07/08 編曲モノの世界を広げるリスト

私が初めてのステップで弾いた曲は、佐々木邦雄先生が特別に編曲して下さった『かえるのうた』でした。ヴァイオリンと共演するための上品できれいな曲で、もはやあの「ゲゲゲゲゲゲゲゲ、グァ・グァ・グァ」のイメージとは別モノでした。

生徒にできるだけ「オリジナル曲」を弾かせたいと考えるピアノ指導者の意思を尊重して、ピティナのコンペでは長らく、オリジナル作品のみを課題曲にしてきました。しかし最近では、2年前にF級でシューマン作リスト編『献呈』を採用するなど、良質な編曲作品を課題曲にし始めています。

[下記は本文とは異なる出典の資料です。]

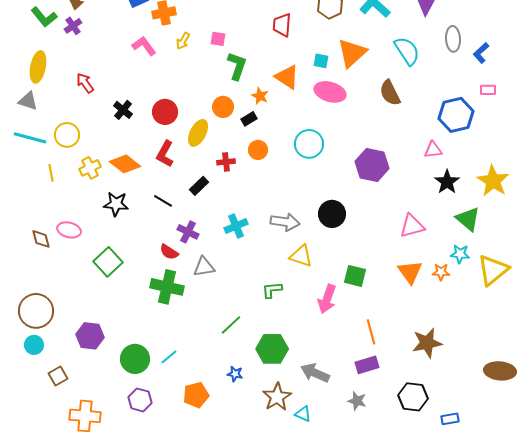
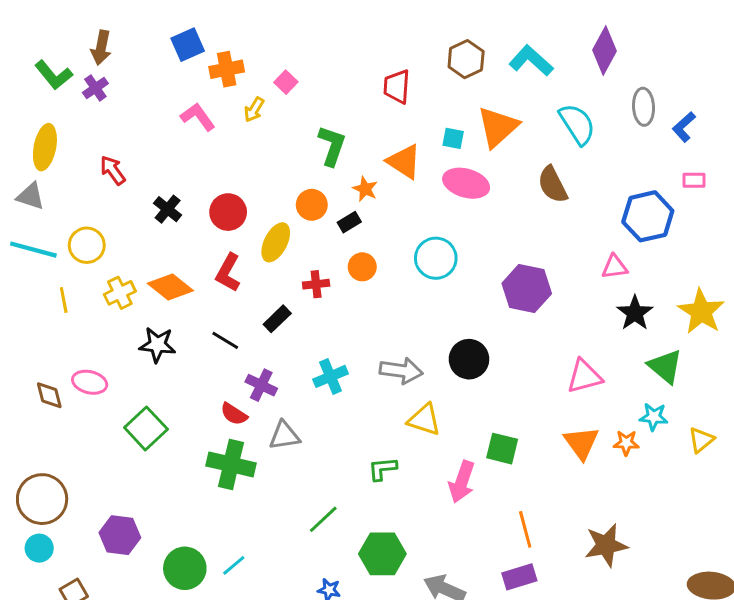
pink square: (218, 39) -> (286, 82), moved, turned 35
yellow triangle: (493, 270) -> (701, 440), size x0.6

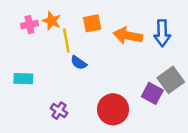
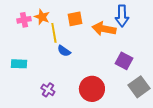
blue arrow: (162, 33) -> (122, 16), moved
gray square: (171, 80) -> (139, 87), moved
purple square: (152, 93) -> (124, 61), moved

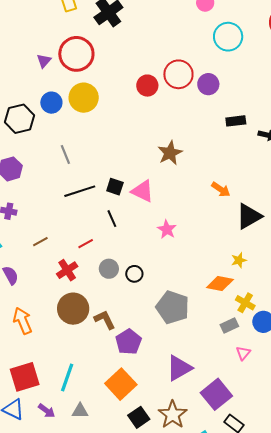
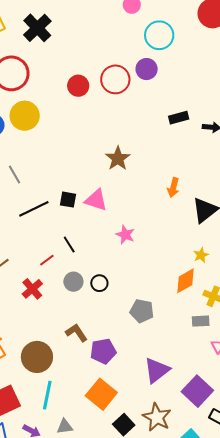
purple circle: (208, 84) -> (147, 69), moved
red circle: (147, 86) -> (78, 86), moved
orange arrow: (221, 189) -> (173, 188), turned 78
black line: (112, 219) -> (69, 245), moved
orange diamond: (220, 283) -> (185, 281), turned -32
gray pentagon: (173, 307) -> (142, 311), size x0.7
brown circle: (73, 309) -> (37, 357), moved
gray rectangle: (229, 326) -> (201, 321), turned 30
purple pentagon: (129, 342) -> (103, 351), turned 30

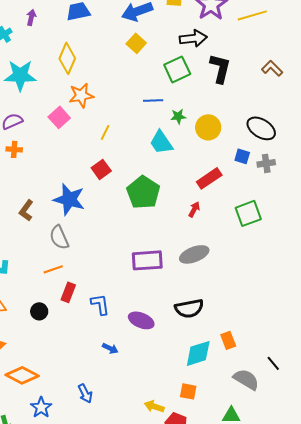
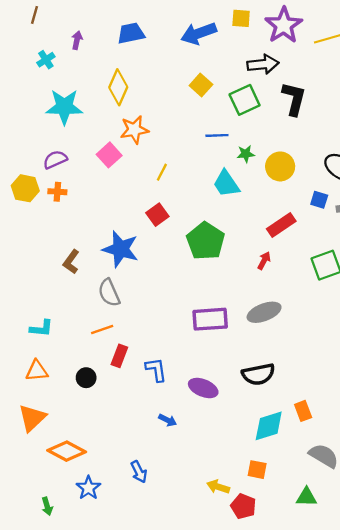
yellow square: (136, 43) -> (201, 85), moved

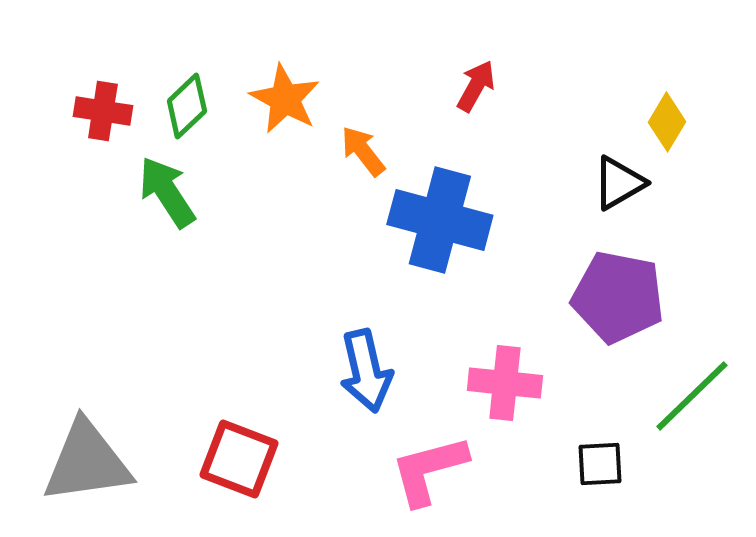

9月24日(土)、野本由紀夫先生によるリストの徹底研究セミナーを実施します。リストは膨大な数の編曲を残しており、リストを深く知ることで、ピアノ編曲の魅力を知ることにも繋がります。

ピアノ指導者が編曲作品に対する「目利き力」を高めることができれば、生徒に与える曲のレパートリーも広がるのではないかと思います。

07/01 「ピアニストになりたい!」という夢を与える

110701top.jpg第1回子ども生活実態基本調査によると、女子小学生の「なりたい職業」のうち、音楽家(ピアニスト・ヴァイオリニスト)は14位でした。昔はもう少し上にあった憶えがありますが、まだ上位にランクインしています。

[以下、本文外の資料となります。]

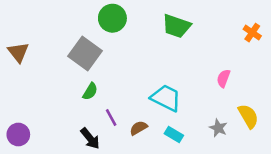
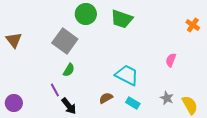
green trapezoid: (176, 26) -> (122, 19), moved
yellow semicircle: (248, 116) -> (190, 105), moved
purple line: (111, 118) -> (55, 90), moved

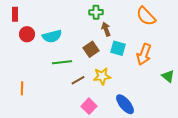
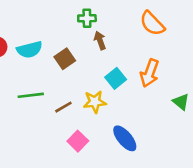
cyan square: (118, 48) -> (116, 78), moved, turned 35
brown square: (91, 49) -> (65, 59), moved
green line: (62, 62) -> (31, 95), moved

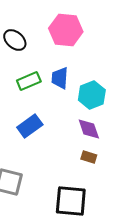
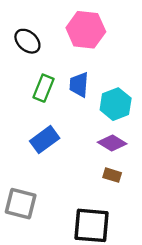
green rectangle: (29, 81) -> (43, 88), turned -45
purple diamond: (89, 129) -> (112, 143), turned -40

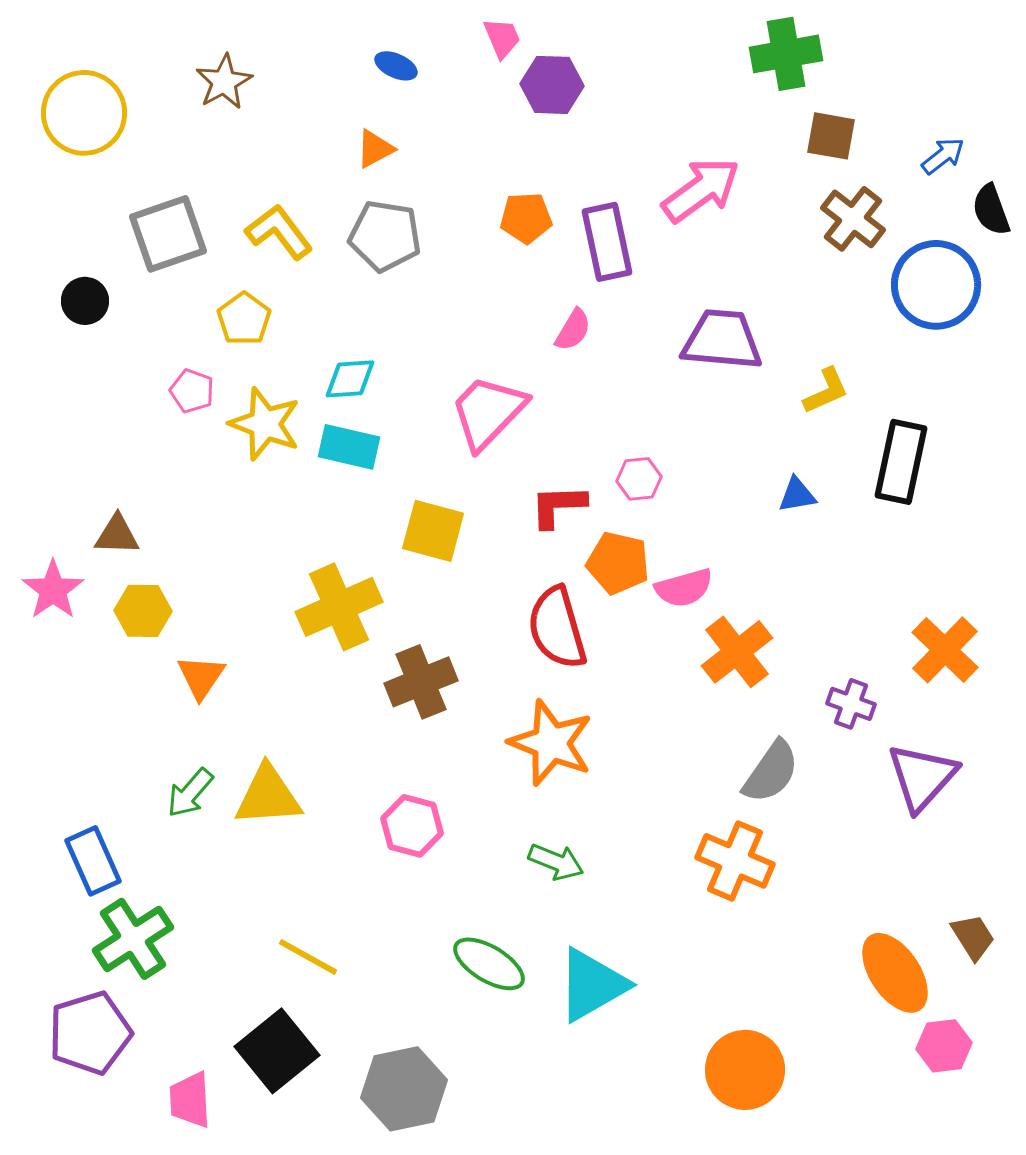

ピティナ・学校クラスコンサートでピアニストとの握手会をすると、決まって発せられるのが「今日は手を洗えない!」という言葉です。華麗にピアノを弾き、拍手喝采を浴びる姿を子ども達に見せることは、文字通り「夢を与える」活動だと思っています。

ピティナでは、インターンシップに参加してくれる音大生を募り、学校クラスコンサートを体験してもらっています。卒業してから、音楽家や教育者として生きることを後押ししたいと願っています。